**Problem requirements**
Find every line in the rows below that contains the string "global", and copy each of those lines in full.
*** Given data ***
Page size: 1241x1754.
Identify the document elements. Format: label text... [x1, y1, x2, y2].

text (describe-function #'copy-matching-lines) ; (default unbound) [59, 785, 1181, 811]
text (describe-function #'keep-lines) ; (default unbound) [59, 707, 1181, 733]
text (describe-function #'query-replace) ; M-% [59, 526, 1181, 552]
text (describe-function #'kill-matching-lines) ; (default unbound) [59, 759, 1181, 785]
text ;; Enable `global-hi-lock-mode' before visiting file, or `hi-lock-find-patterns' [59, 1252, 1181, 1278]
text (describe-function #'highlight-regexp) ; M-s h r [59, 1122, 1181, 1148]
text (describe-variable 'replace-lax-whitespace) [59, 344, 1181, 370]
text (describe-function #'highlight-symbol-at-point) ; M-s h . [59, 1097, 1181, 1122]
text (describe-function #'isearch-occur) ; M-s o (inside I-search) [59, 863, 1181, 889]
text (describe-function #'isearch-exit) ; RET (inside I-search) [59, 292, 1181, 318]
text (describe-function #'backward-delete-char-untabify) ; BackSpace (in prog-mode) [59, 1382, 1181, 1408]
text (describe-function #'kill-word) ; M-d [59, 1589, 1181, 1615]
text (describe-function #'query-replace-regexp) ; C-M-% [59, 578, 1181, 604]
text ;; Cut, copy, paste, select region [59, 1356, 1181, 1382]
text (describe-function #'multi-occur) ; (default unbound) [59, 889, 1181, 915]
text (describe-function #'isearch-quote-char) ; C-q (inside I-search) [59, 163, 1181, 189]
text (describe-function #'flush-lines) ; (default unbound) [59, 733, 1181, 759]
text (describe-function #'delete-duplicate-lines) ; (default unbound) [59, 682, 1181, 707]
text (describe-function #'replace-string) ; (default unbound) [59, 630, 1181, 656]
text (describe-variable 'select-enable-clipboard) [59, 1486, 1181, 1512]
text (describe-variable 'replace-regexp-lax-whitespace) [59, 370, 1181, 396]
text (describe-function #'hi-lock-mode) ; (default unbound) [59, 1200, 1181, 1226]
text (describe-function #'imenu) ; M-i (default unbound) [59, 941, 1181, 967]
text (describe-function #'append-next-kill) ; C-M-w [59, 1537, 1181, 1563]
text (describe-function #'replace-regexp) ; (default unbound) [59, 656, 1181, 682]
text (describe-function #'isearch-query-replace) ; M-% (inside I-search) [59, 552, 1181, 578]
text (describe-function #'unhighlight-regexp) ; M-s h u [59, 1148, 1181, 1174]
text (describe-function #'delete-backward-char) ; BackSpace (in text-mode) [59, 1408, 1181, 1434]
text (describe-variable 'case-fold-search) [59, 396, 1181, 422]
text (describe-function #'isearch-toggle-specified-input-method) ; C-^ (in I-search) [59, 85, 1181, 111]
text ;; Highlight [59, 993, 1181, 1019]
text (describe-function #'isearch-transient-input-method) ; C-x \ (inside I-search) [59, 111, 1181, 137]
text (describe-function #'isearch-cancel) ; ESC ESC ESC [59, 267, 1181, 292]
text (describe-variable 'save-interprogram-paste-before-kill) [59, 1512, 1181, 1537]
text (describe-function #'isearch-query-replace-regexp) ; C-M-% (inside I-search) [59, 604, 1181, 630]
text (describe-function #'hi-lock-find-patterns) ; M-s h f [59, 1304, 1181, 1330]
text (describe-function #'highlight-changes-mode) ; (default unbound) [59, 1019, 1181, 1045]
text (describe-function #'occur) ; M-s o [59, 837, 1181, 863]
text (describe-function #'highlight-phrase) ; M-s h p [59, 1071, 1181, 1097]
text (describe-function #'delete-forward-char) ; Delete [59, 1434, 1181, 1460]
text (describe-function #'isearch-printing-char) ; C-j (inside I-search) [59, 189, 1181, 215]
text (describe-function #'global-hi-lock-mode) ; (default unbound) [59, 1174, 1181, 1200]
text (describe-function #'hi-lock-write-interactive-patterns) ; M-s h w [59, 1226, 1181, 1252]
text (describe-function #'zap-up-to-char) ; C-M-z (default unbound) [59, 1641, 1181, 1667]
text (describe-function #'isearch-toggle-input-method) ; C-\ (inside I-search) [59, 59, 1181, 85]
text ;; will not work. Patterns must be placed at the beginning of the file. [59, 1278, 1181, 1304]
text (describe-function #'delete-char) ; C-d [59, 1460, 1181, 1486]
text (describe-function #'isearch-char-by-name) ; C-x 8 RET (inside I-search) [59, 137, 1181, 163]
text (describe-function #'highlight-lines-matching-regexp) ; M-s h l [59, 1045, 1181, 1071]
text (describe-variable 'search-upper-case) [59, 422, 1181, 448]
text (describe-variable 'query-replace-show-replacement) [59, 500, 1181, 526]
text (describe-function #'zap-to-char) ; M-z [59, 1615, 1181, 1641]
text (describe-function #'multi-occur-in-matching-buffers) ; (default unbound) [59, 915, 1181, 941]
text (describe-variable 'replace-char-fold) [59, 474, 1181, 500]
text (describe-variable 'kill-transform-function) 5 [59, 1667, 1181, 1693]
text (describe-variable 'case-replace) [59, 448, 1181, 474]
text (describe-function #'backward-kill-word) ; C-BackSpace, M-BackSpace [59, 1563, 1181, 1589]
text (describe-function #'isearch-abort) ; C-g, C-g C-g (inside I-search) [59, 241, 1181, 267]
***
**Answer to the problem**
text ;; Enable `global-hi-lock-mode' before visiting file, or `hi-lock-find-patterns' [59, 1252, 1181, 1278]
text (describe-function #'global-hi-lock-mode) ; (default unbound) [59, 1174, 1181, 1200]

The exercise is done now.